A still from O Horizon, 2018, by the Otolith GroupA still from O Horizon, 2018, by the Otolith Group
A still from O Horizon, 2018, by the Otolith Group

Filmed over five years, O Horizon is a kind of embodiment of Tagore’s idea that education should not be dissociated from life. It seems to be an invitation to imagine other ways of learning, ways which are more connected, perhaps, to place, to the environment, a reminder that not all is set in stone.

The main gallery upstairs hosts the Scottish premiere of What The Owl Knows, which was co-produced by Cooper Gallery. Here, Otolith’s carefully attentive camera is trained on the Black-British artist Lynette Yiadom-Boakye. We see her working in her studio, painting, repainting, and always looking, looking, looking. It’s not a study of Yiadom-Boakye, the makers are at pains to point out, it is a study of painterly attention. We are studying her, studying her work.

Intense periods of studio work are interspersed by walks through London at night, over which Yiadom-Boakye reads her poems. There is a strange interlude in the middle where an owl and a dove enact an animated fable, which feels like an odd departure from the film’s meditative, observational tone. Then, while the closing credits run, the soundtrack collages the news of 2022: Boris Johnston’s resignation speech, Liz Truss’ mini-budget, the death of the Queen – the background to Yiadom-Boakye’s life as the film was made, and to all our lives.

Not so much a portrait of the artist, then, as a study of the process of art-making, from the free association of ideas while walking the city to the painstaking attention to brush, palette, canvas.
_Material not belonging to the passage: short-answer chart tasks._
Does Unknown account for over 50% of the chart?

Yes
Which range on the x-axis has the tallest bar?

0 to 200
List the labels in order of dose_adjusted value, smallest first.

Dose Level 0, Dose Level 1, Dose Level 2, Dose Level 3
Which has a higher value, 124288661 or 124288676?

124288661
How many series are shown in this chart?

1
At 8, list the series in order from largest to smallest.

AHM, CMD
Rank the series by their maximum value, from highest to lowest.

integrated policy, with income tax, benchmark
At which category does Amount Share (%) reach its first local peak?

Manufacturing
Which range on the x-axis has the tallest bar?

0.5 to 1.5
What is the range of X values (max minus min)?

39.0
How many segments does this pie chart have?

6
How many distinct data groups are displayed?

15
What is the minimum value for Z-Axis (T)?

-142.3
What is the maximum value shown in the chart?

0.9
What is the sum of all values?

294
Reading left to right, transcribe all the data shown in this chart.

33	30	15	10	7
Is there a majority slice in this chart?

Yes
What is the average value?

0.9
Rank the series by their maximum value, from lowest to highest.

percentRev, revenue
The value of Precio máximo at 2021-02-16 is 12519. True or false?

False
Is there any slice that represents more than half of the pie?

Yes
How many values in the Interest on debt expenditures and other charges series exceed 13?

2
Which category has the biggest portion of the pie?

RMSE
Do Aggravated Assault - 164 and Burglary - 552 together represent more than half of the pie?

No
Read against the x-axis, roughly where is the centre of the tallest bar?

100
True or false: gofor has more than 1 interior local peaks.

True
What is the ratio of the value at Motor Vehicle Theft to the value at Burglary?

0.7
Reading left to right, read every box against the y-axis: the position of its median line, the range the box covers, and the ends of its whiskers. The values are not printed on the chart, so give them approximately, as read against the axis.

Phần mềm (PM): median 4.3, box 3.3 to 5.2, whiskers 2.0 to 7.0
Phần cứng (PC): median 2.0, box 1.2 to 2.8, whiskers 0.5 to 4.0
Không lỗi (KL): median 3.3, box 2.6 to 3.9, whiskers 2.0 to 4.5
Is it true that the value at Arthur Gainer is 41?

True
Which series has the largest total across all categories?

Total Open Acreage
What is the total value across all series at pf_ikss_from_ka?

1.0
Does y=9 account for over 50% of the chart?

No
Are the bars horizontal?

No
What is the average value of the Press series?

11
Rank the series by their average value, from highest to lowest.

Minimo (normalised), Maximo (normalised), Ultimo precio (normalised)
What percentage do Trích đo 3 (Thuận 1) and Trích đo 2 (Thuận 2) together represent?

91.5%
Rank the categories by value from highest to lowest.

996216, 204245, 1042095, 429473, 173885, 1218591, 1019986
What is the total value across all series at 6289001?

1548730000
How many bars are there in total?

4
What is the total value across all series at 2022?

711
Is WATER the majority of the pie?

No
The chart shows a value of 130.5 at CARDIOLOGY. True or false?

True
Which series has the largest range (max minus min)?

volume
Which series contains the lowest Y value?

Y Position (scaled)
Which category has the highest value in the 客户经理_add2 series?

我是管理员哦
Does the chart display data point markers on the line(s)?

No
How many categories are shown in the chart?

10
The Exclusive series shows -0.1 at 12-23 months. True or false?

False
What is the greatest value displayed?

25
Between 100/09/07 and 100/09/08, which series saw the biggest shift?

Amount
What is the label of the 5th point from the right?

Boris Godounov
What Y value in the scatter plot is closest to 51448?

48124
In an art world in which conceptual possibilities have been thrown wide open, it’s actually quite traditional in its focus on looking, learning, skill. In a building where people learn to be artists – and where they investigate how one learns to be an artist – it feels like a valuable contribution to the ongoing conversation.

Crafted Selves is at St Andrews Museum until 29 February, then at Kirkcaldy Galleries from 23 March until 12 May; Otolith Group until 16 December.